L’enfant prodige
Documentaire. Ce récit universel, dans les pas d’Alexis Valdes, jeune danseur cubain talentueux en quête de perfection, suit tous les codes de narration du passage à l’âge adulte.
Dans la séquence introductive, Alexis esquisse quelques pas devant un miroir, virevolte, et il ne cessera de danser, bondir et s’exprimer avec son corps durant les 98 minutes du documentaire de Roberto Salinas. Dès les premières minutes, les choses sont posées, Alexis, catalyseur d’énergie créative, mangera l’écran de cette coproduction italienne-canadienne-chilienne.
Le film est le prototype du « film de festivals », rythmé, touchant et il comblera un public large. Il existe aussi une version de 52 minutes pour une diffusion télé.
Cuban Dancer suit la trajectoire de cet adolescent dynamique et gracieux, sur une période de quatre années, de Cuba aux Etats-Unis, où ses parents décident d’émigrer en 2016, pour retrouver leur fille après plus de 4 années de séparation.

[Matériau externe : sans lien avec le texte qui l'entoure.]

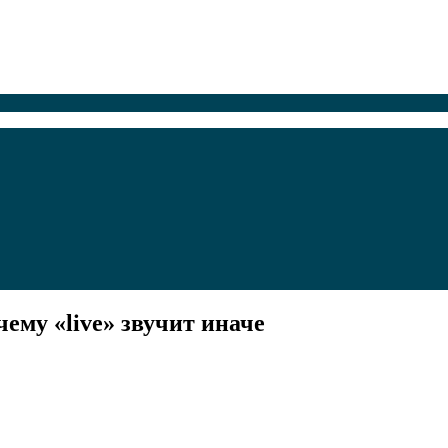
ему «live» звучит иначе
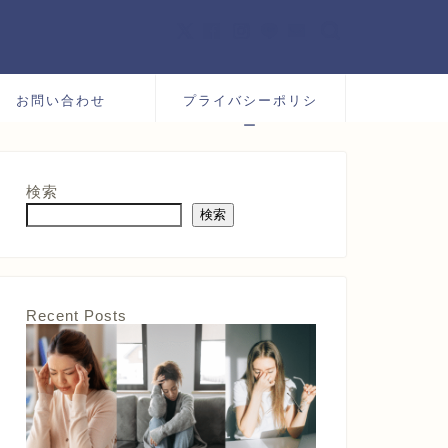
お問い合わせ
プライバシーポリシ
ー
検索
検索
Recent Posts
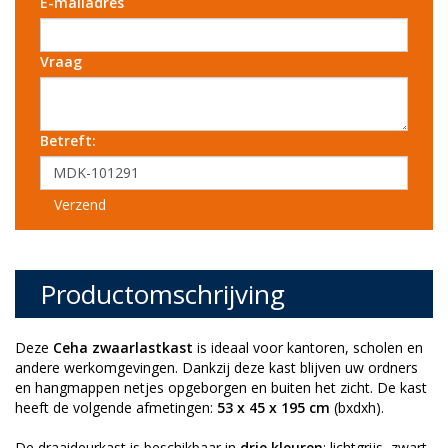
E-mailadres
Vraag
Betreft:
Verzend
Productomschrijving
Deze
Ceha zwaarlastkast
is ideaal voor kantoren, scholen en
andere werkomgevingen. Dankzij deze kast blijven uw ordners
en hangmappen netjes opgeborgen en buiten het zicht. De kast
heeft de volgende afmetingen:
53 x 45 x 195 cm
(bxdxh).
De draaideurkast is beschikbaar in
drie kleuren
: lichtgrijs, zwart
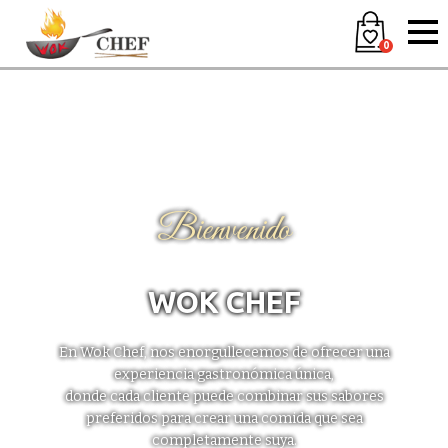
0
Bienvenido
WOK CHEF
En Wok Chef, nos enorgullecemos de ofrecer una
experiencia gastronómica única,
donde cada cliente puede combinar sus sabores
preferidos para crear una comida que sea
completamente suya.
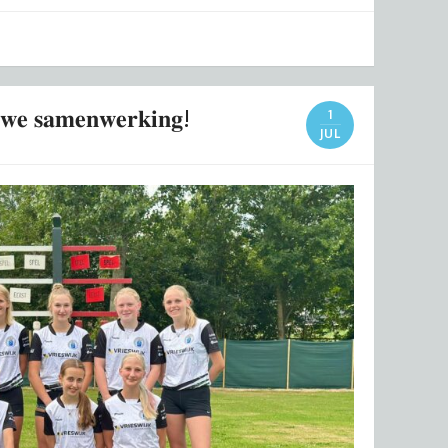
𝐮𝐰𝐞 𝐬𝐚𝐦𝐞𝐧𝐰𝐞𝐫𝐤𝐢𝐧𝐠!
1
JUL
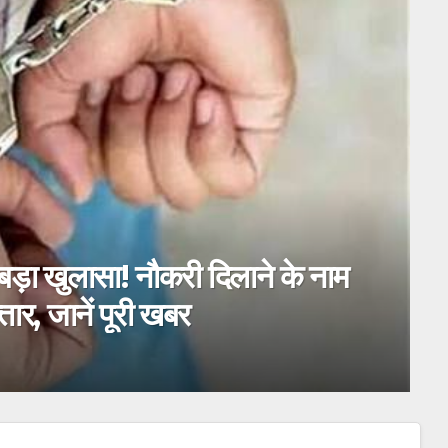
हाईकोर्ट का बड़ा फैसला! अब नहीं
 खबर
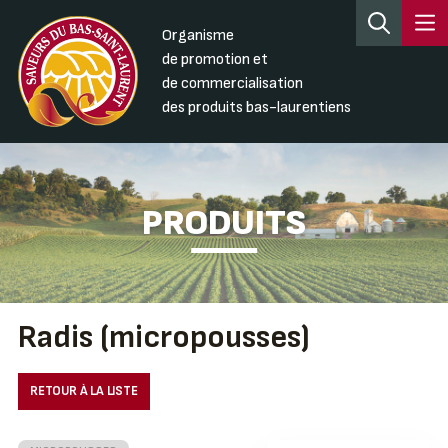
Organisme
de promotion et
de commercialisation
des produits bas-laurentiens
PRODUITS
Radis (micropousses)
RETOUR À LA LISTE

Le jeune danseur, alors âgé de 15 ans, doit tout quitter : l’École nationale de ballet de Cuba qui l’a formé, ses camarades, sa partenaire et petite amie Yelenia pour un avenir incertain en Floride. Confronté à la rudesse de la méthode américaine, à la compétition, sa détermination est mise à rude épreuve. Il devra se conformer à un nouveau pays dont les codes lui échappent, tout en restant fidèle à ses racines. Que se passe-t-il quand nos rêves et ambitions sont contrariés, quand on doit suivre une trajectoire qui n’est pas celle qu’on a choisie ? Comment s’adapter à une situation subie en force et avantage, puis rebondir ?
Biographie
Salinas suit Alexis à tout instant et nous fait partager la palette des émotions éprouvées par le jeune artiste : peur, doute, joie, frustration. Alexis se confie face à la caméra avec beaucoup de naturel, sans réserve et ne cache pas ses larmes à plusieurs reprises. Le jeune homme évolue dans son monde, entre pratique de la danse, discipline, concours, avec, en arrière fond, la détente qui s’amorce entre Cuba et les Etats-Unis à un moment historique (lors de la présidence de Barack Obama). On aurait pu s’attendre de la part de Salinas dont le travail de documentariste est principalement axé autour de thématiques sociales et culturelles à plus de contexte social, mais il ne s’attarde pas sur les questions d’immigration ou sur la communauté cubaine en Floride. Cela reste en toile de fond et ce n’est jamais exploré. Les différences entre l’enseignement et la pédagogie à Cuba et aux Etats-Unis (les frais d’admission, l’égalité des chances, les compétitions) ne sont pas non plus évoquées. Le réalisateur reste concentré sur son protagoniste, en empathie avec lui. Comme pour symboliser le tête-à-tête et/ou la relation entre le protagoniste et son réalisateur, à plusieurs moments dans le film, Alexis entame une chorégraphie pour la caméra de Salinas, il lui offre sa grâce et son énergie.
Dualité
Si Alexis semble bien savoir qui il est comme adolescent (un danseur cubain), l’enjeu du film repose plus sur le futur du jeune homme, le chemin qu’il va emprunter, sa future carrière internationale. Une des scènes clés du documentaire est celle entre le fils et le père, qui, le jour des 18 ans d’Alexis, le prend à part pour lui rappeler ses racines, sa culture, son éducation. Le film oscille en permanence entre cette double appartenance. Le réalisateur monte bout à bout deux séquences fortes et emblématiques : la scène de remise des diplômes à la HARID School qui symbolise le rêve américain, et le retour du jeune prodige dans sa terre natale. Alors que l’épilogue du film est situé à Cuba, le futur d’Alexis, lui, est bel et bien aux Etats-Unis.
Marion Czarny
Référence : Cuban Dancer, Réal. Roberto Salinas, Italie-Canada-Chili, 2020, Coul., 98 min.